Dose adjustment is not likely to be required in renal impairment as elimination via the kidneys is negligible. It is also not required in hepatic dysfunction, although patients with severe impairment have not been studied.
Entrectinib is mainly metabolised by cytochrome P450 (CYP) 3A4. Concomitant use of strong or moderate inhibitors of this enzyme (e.g. cannabidiol) can increase entrectinib exposure and are not recommended. If they cannot be avoided, the entrectinib dose should be reduced. CYP3A4 inducers (e.g. rifampicin) should also be avoided as concomitant use can decrease entrectinib concentrations. Drugs that increase gastric pH (e.g. lansoprazole) can also have this effect.
Entrectinib can increase the concentrations of other drugs that are substrates of CYP enzymes (e.g. midazolam) or P-glycoprotein (e.g. digoxin). Medicines that prolong the QT interval are not recommended with entrectinib.
The majority of patients with ROS1- or NTRK-positive tumours seemed to respond to entrectinib. However, it is difficult to quantify this benefit as patient numbers in the trials were low, particularly the paediatric population, and there were no comparators.
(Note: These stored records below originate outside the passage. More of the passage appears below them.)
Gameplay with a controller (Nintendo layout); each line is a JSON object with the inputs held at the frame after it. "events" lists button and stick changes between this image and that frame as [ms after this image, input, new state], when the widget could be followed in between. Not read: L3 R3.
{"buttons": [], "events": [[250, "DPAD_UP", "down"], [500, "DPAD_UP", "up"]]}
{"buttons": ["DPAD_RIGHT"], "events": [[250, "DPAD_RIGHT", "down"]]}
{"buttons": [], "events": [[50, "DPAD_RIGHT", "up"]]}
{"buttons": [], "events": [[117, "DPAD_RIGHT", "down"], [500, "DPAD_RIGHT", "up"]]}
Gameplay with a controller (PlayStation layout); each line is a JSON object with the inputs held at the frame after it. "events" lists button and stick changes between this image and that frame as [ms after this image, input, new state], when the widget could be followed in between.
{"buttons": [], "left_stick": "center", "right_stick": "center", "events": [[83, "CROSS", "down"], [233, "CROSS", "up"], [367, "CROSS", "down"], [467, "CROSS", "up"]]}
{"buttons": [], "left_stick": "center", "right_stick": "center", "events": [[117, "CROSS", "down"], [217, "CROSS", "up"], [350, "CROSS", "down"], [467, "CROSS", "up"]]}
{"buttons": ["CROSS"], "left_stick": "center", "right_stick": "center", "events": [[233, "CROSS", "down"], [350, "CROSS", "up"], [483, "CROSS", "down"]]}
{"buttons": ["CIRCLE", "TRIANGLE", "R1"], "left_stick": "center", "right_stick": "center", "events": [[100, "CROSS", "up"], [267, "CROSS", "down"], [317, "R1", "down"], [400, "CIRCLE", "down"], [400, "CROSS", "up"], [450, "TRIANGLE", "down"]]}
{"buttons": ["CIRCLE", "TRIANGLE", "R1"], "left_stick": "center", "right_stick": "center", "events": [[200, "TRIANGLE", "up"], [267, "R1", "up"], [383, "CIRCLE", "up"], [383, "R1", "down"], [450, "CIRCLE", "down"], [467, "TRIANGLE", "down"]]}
Overall survival with entrectinib therapy is currently unknown.
Entrectinib is subsidised on the Pharmaceutical Benefits Scheme for patients with ROS1-positive non-small cell lung cancer who have not previously received crizotinib or could not tolerate it.3 It is important to note that the approval of entrectinib for patients with NTRK-positive tumours is provisional until the Therapeutic Goods Administration receives more data from the sponsor.
🅃 manufacturer provided additional useful information
The Transparency Score is explained in New drugs: transparency, Vol 37 No 1, Aust Prescr 2014;37:27.
At the time the comment was prepared, information about this drug was available on the websites of the Food and Drug Administration in the USA.
Some of the views expressed in the following notes on newly approved products should be regarded as preliminary, as there may be limited published data at the time of publication, and little experience in Australia of their safety or efficacy. However, the Editorial Executive Committee believes that comments made in good faith at an early stage may still be of value. Before new drugs are prescribed, the Committee believes it is important that more detailed information is obtained from the manufacturer’s approved product information, a drug information centre or some other appropriate source.